Though uncontrolled diabetes leads to recurrent cardiovascular events in stroke survivors, many don’t achieve appropriate glycemic control. We hypothesize an adverse polygenic risk profile leads to worse glycemic control and higher risk of recurrent cardiovascular events in stroke survivors.

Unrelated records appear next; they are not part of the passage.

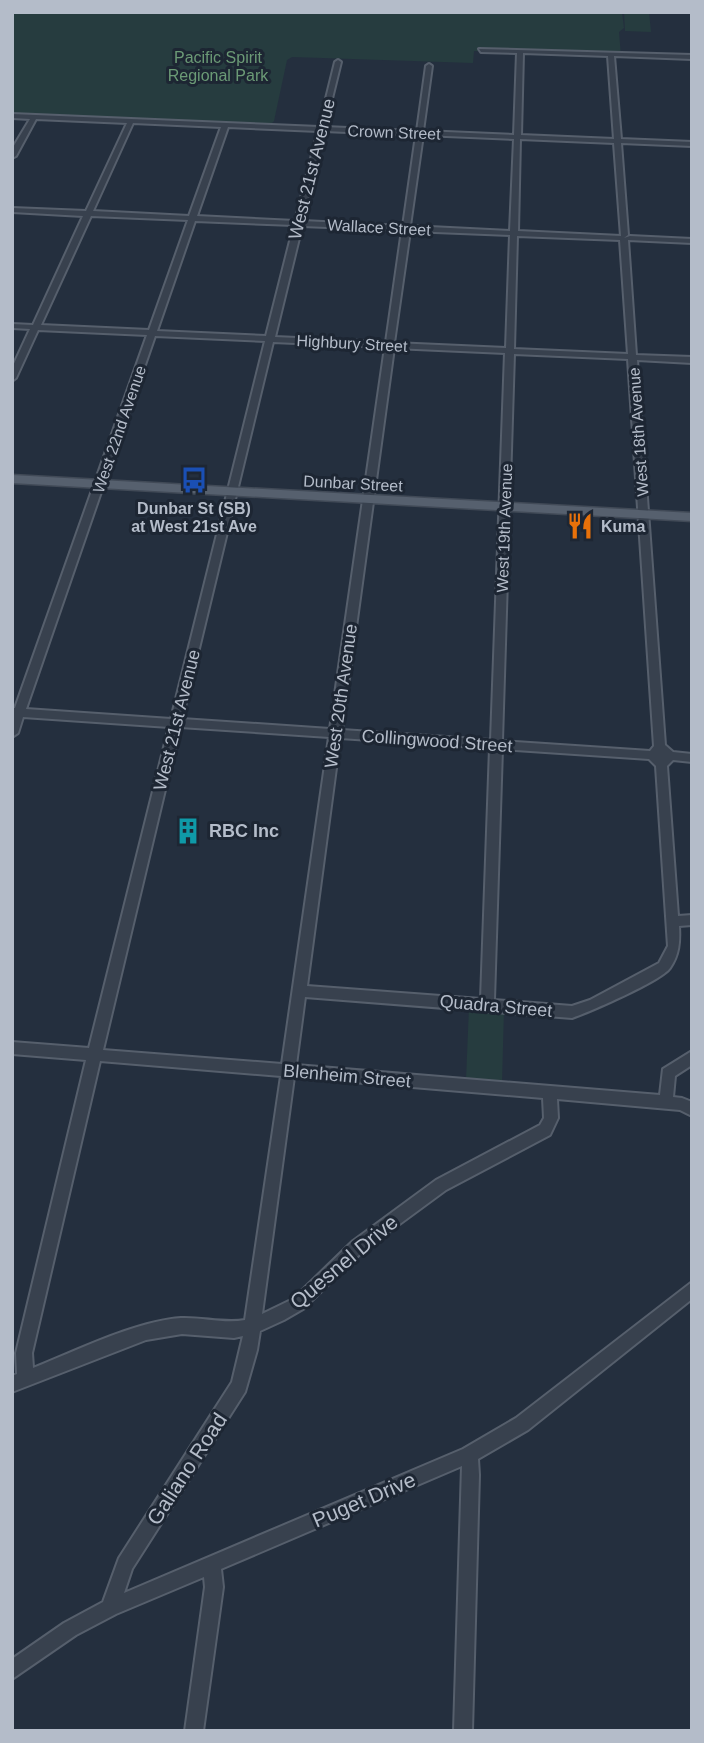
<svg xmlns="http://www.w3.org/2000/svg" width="704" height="1743" viewBox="0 0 704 1743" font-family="Helvetica,sans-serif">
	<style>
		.green { fill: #263c3f }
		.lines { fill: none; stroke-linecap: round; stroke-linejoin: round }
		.minor-casing { stroke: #565f6c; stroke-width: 4 }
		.major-casing { stroke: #414a57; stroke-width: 3 }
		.minor { fill: #38414e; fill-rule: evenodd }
		.major { fill: #56606e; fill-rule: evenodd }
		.labels { text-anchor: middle; stroke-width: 6; stroke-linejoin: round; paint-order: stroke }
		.far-park-label { font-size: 16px; fill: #6b9a76; stroke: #1d2633 }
		.far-street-label { font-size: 16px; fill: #b4bcc9; stroke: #1d2633 }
		.far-poi-label { font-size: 16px; font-weight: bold; fill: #b4bcc9; stroke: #1d2633 }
		.street-label { font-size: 18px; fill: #b4bcc9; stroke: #1d2633 }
		.poi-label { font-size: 18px; font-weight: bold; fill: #b4bcc9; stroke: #1d2633; text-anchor: start }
		.near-street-label { font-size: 21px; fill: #b4bcc9; stroke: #1d2633 }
	</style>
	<rect width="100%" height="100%" fill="#242f3e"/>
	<path class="green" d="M 12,12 L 622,12 L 624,28 L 619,32 L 621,56 L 474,51 L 473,63 L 292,57 L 287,60 L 274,121 L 270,125 L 71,115 C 51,117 32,112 12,116 Z
		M 624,12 L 649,12 L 651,32 L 625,31 Z
		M 469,1007 L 504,1010 L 502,1083 L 466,1080 Z"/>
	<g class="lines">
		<g class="minor-casing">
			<path id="minor" d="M 479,49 L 692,55 L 692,59 L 614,56 L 621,139 L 692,142 L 692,146 L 621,143 L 628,235 L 624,238 L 630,236 L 692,239 L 692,243 L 628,240 L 636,355 L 692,357 L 692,363 L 637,360 L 665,745 L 673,752 L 692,754 L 692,762 L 673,760 L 667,766 L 678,916 L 692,915 L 692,925 L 679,926 C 680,942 679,955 670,968 C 661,981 589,1012 572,1018 L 305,997 L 296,1065 L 660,1095 L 663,1069 L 692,1051 L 692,1065 L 675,1076 L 673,1097 L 682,1098 L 692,1102 L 692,1116 L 680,1110 L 557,1099 L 558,1118 L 550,1135 L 446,1190 L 363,1251 L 303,1309 L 284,1320 L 260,1331 L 257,1350 L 245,1392 L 132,1569 L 124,1593 L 463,1449 L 516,1418 L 692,1282 L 692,1299 L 528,1430 L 478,1459 L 479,1475 L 472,1731 L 454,1731 L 462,1466 L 221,1569 L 223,1587 L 203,1731 L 185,1731 L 205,1587 L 204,1577 L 116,1614 L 76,1635 L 12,1679 L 12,1659 L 64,1623 L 103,1602 L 119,1558 L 232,1382 L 243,1336 L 234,1338 L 182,1334 L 146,1340 L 12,1392 L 12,1376 L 17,1374 L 16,1353 L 86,1060 L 12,1054 L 12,1042 L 89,1048 L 169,727 L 23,717 L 18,733 L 12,737 L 12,708 L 15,708 L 147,335 L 38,330 L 16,378 L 12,381 L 12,368 L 30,329 L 12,328 L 12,324 L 33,325 L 83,216 L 12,212 L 12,208 L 86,211 L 127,123 L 36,119 L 16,156 L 12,158 L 12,149 L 30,119 L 12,118 L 12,114 L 319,127 L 335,62 L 338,60 L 341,62 L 325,127 L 417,131 L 426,66 L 429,64 L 432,66 L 423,131 L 514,135 L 517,53 L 481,52 ZM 523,53 L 608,56 L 614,139 L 521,135 ZM 133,123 L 221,127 L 189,216 L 93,211 ZM 228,127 L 318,131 L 295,221 L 197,216 ZM 324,131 L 416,135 L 403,226 L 303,221 ZM 423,135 L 514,139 L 510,231 L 410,226 ZM 520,139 L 614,143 L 621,236 L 518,231 ZM 91,216 L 188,220 L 149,330 L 41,325 ZM 195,221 L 294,225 L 266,336 L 157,331 ZM 302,226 L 402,230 L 386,342 L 275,337 ZM 410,231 L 510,235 L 506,348 L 394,343 ZM 517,236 L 620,240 L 628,354 L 514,349 ZM 155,336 L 265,341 L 171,719 L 26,709 ZM 273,342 L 385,347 L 330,729 L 182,719 ZM 394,348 L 505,353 L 491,740 L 342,730 ZM 514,354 L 628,359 L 654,746 L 650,751 L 502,741 ZM 180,727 L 329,737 L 282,1064 L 103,1050 ZM 340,738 L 490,748 L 481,999 L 307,986 ZM 502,749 L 649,759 L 656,766 L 668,946 L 659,963 L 590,1000 L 572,1006 L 494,1000 ZM 100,1061 L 281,1076 L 245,1320 C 224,1324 203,1317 181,1318 C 136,1321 76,1351 33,1368 L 32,1353 ZM 294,1077 L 543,1098 L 544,1118 L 540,1125 L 436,1180 L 353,1241 L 293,1299 L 262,1314 Z"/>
		</g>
		<g class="major-casing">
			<path id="major" d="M 12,475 L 692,513 L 692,521 L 12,483 Z"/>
		</g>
		<use href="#minor" class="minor"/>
		<use href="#major" class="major"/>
	</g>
	<defs>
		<g id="bus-bare" transform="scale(2.1)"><path d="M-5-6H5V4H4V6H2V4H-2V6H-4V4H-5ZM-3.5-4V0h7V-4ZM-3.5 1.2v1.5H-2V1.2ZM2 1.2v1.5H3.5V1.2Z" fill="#1a4fb4" stroke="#1d2633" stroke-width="2.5" paint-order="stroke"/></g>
		<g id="restaurant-bare" transform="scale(2.1)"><path d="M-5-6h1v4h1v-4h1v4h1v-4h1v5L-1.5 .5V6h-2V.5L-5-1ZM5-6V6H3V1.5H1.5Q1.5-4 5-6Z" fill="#e8710a" stroke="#1d2633" stroke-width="2.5" paint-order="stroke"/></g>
		<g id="building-bare" transform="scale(2.1)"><path d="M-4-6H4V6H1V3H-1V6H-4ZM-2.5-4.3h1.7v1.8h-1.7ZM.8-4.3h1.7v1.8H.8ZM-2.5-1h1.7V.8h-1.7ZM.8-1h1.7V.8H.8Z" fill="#0f9aa8" stroke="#1d2633" stroke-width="2.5" paint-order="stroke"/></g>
	</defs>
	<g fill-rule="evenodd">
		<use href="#bus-bare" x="194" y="480"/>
		<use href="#restaurant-bare" x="580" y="526"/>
		<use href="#building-bare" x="188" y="831"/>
	</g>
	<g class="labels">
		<g class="far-park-label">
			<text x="218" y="63">Pacific Spirit<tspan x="218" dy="18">Regional Park</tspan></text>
		</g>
		<g class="far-street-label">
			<text transform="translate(394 132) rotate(2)" y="6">Crown Street</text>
			<text transform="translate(379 227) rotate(3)" y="6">Wallace Street</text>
			<text transform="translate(352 343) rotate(3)" y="6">Highbury Street</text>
			<text transform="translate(119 429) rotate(-71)" y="6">West 22nd Avenue</text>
			<text transform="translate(638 432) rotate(-94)" y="6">West 18th Avenue</text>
			<text transform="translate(353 483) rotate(3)" y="6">Dunbar Street</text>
			<text transform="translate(504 528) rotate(-88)" y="6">West 19th Avenue</text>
		</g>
		<g class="far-poi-label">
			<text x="194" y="514">Dunbar St (SB)<tspan x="194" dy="18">at West 21st Ave</tspan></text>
			<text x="601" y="532" text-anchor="start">Kuma</text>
		</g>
		<g class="street-label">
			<text transform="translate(312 169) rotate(-76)" y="6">West 21st Avenue</text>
			<text transform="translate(341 696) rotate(-82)" y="6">West 20th Avenue</text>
			<text transform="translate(177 720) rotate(-76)" y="6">West 21st Avenue</text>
			<text transform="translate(437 741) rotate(4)" y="6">Collingwood Street</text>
			<text transform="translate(496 1006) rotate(5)" y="6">Quadra Street</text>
			<text transform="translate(347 1076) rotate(5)" y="6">Blenheim Street</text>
		</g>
		<g class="poi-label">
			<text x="209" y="837">RBC Inc</text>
		</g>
		<g class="near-street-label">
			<text transform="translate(344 1262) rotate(-40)" y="7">Quesnel Drive</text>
			<text transform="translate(187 1469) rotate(-57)" y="7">Galiano Road</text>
			<text transform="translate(364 1500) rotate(-23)" y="7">Puget Drive</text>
		</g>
	</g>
	<rect width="704" height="1743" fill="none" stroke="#b4bcc9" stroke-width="28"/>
</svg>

In 5,670 stroke survivors enrolled in the UK Biobank (mean age 61, 41% females), a higher polygenic risk to diabetes was associated with higher HbA1c in both participants with (Low=reference, Intermediate 0.23(.093), High 0.41(0.114)) and without diabetes (Low=reference, Intermediate 0.06(0.015), High 0.09(0.018)), and with higher risk of treatment-resistant diabetes (Low=reference, Intermediate 1.04(.98,1.11), High 1.12(1.04,1.21)). In 1,750 stroke survivors (mean age 68, 35% female 34) enrolled in VISP, a higher polygenic risk to diabetes was associated with higher composite risk of recurrent stroke or CAD ((Low=reference, Intermediate 1.11(0.78,1.57), High 1.53(1.03,2.28)). Beta (SE) or OR(95%CI)or HR(95%CI).
Among stroke survivors, a higher polygenic risk to diabetes is associated with worse glycemic control and higher risk of recurrent vascular events. Further research is needed to evaluate the portability of these results to non-white individuals and identify effective therapies for patients with adverse genomic profiles.